Un certain regard

S'interroge sur l'instauration d'une mode où les jeunes filles montrent de plus en plus leurs cuisses, à travers l'adoption du short. Quête éperdue du regard de l'homme, non plus fixé sur le visage mais sur une autre région du corps.
Elle n'est pas laide. Pas jolie non plus. Une fille quelconque, fraîche, gentille, sur laquelle les regards ne s'attardaient pas.
Depuis quinze jours, tout est changé. Il s'en est fallu d'un short, et d'une paire de bottes. Elle ne le porte pas, c'est lui qui la porte. Ses cuisses, moulées de noir, ne sont pas laides. Pas jolies non plus. Des cuisses quelconques, un peu courtes, comme il y en a des milliers en France. Mais ce n'est vraiment pas la question. Elle montre haut ses cuisses, donc on la regarde. Les femmes avec l'air méchant, les hommes avec un air qu'elle ne leur connaissait pas.
On la regarde, et elle a découvert ce jeu ambigu qui consiste, comme on dit dans Shakespeare, « à exciter l'amateur », sans discrimination. Un jeu auquel elle n'avait jamais cru pouvoir participer avec succès.
Elle est une parmi des milliers qui déambulent dans les rues de Paris, de Londres, de Rome, de New York, et qui ne remettront pas aisément leurs cuisses dans leur poche, si l'on ose employer cette image, tandis que d'autres milliers se disent : « J'ose ou je n'ose pas ? » Question qui préoccupe plus la population féminine d'âge moyen que les hydrocarbures algériens, il faut bien le reconnaître.
Puisqu'il n'y a pas de mode sans signification, celle-là mérite que l'on s'y attarde un instant.

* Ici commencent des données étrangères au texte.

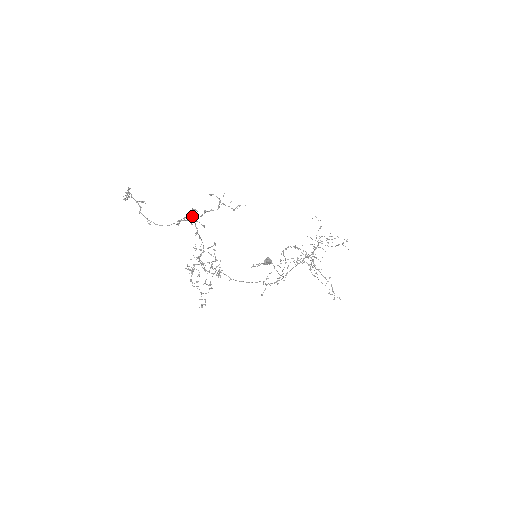
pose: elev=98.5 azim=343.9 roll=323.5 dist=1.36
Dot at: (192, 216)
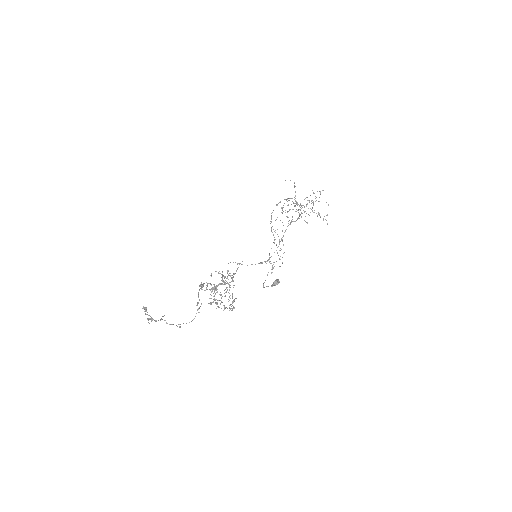
Dot at: (202, 289)
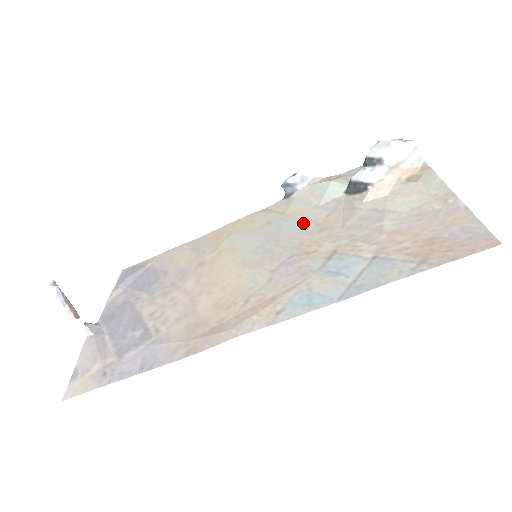
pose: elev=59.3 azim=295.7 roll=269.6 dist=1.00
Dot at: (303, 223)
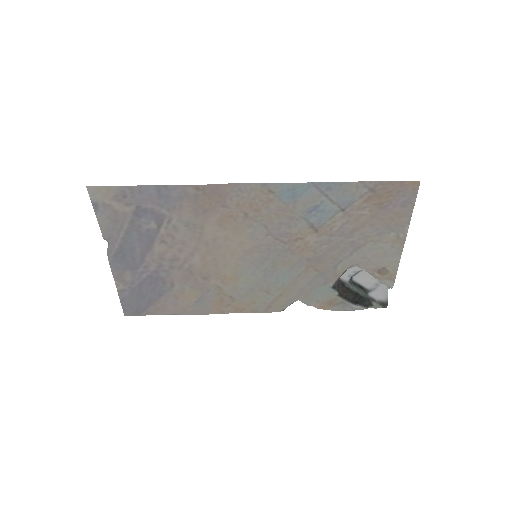
Dot at: (296, 274)
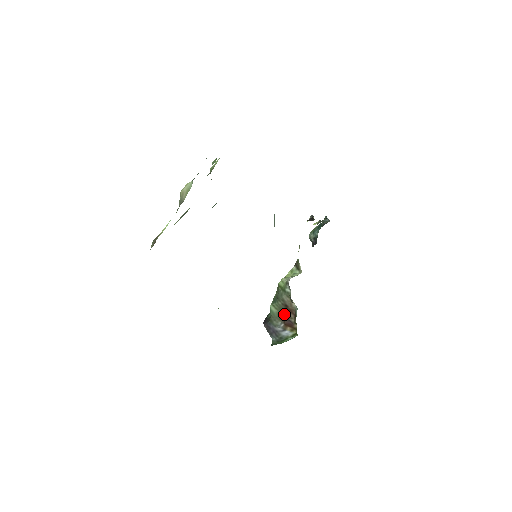
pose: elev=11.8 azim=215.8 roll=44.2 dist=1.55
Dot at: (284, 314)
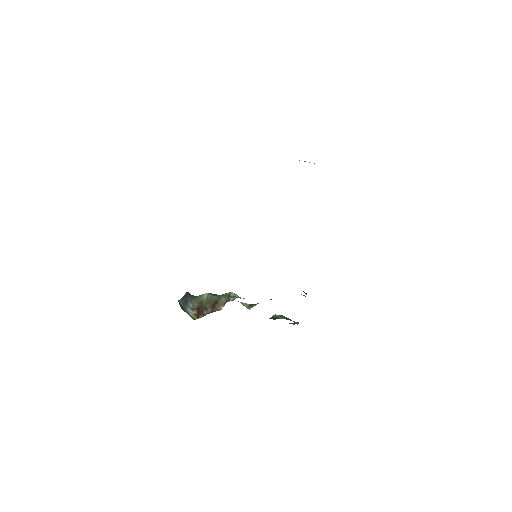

Le costume féminin a toujours été conçu, à travers les âges, de façon à fixer l'attention sur le visage, qui exprime l'esprit, et sur la gorge, que soulèvent les mouvements du cœur. Pour la première fois, dans l'histoire du costume, le voilà fait de telle sorte qu'il concentre l'attention sur une région du corps qui ne passe pas pour être le siège de la spiritualité.
Ce que traduit au juste ce phénomène, je ne sais pas. Les uns y verront le craquement définitif et salutaire des conventions qui ont si longtemps nié la sexualité féminine. D'autres penseront que nous entrons dans la dernière période de la décadence d'une société. Ils évoqueront le temps où la bourgeoisie était conquérante et Frédéric Moreau troublé à la seule vue de la pointe de la bottine de Mme Arnoux, ce qui allait de pair.
D'autres, encore, se divertiront de voir coïncider, dans le temps, les mouvements féminins d'émancipation et la quête éperdue d'un regard d'homme. Coïncidence qui n'est peut-être pas fortuite, tant on a réussi à persuader les femmes qu'elles cessent d'être désirables dès qu'elles manifestent quelque indépendance.
Celles qui adoptent le short comme si c'était la plus fonctionnelle des tenues de ville en disent, en tout cas, aussi long qu'elles s'habillent court : chouettes ou tourterelles, elles roucoulent.
L'autre point piquant, dans ce soudain jaillissement du short, c'est que sa vogue ne doit rien à la publicité ni au mercantilisme.
Son apparition mystérieuse a eu toutes les apparences d'une réaction spontanée de révolte contre la maxi-robe. Elle fait penser à ce mot d'un homme auquel on demandait : « Qui a inventé les talons hauts ?» et qui répondit : « C'est une femme que l'on embrassait toujours sur le front. »
Sa diffusion s'est faite par des voies de communications inconnues. Sa vente est d'un rapport nul pour les fabricants et les commerçants qui n'en proposent que parce qu'on leur en demande. Personne ne « pousse » le short. II se pousse tout seul.
Curieuse démonstration a contrario des thèses savantes sur les besoins artificiellement créés par la société de consommation appuyée sur le matraquage publicitaire. Tous les intérêts économiques convergeaient en faveur de la maxi-robe, y compris, aux Etats-Unis, ceux du puissant John Fairchild, propriétaire du « Women's Wear Daily », journal qui fait la pluie et le beau temps dans le domaine de la mode et qui avait engagé tout son prestige dans le soutien inconditionnel de la jupe longue à toutes heures.
Que cette convergence d'intérêts ait été impuissante est un aspect hautement réjouissant et réconfortant de la popularité du short.
Selon « L'Osservatore Romano », organe du Vatican, « ce spectacle ostentatoire des nudités féminines finira par insensibiliser les hommes par saturation ». Il se peut. Mais, selon toute apparence, il s'agit d'une inquiétude prématurée.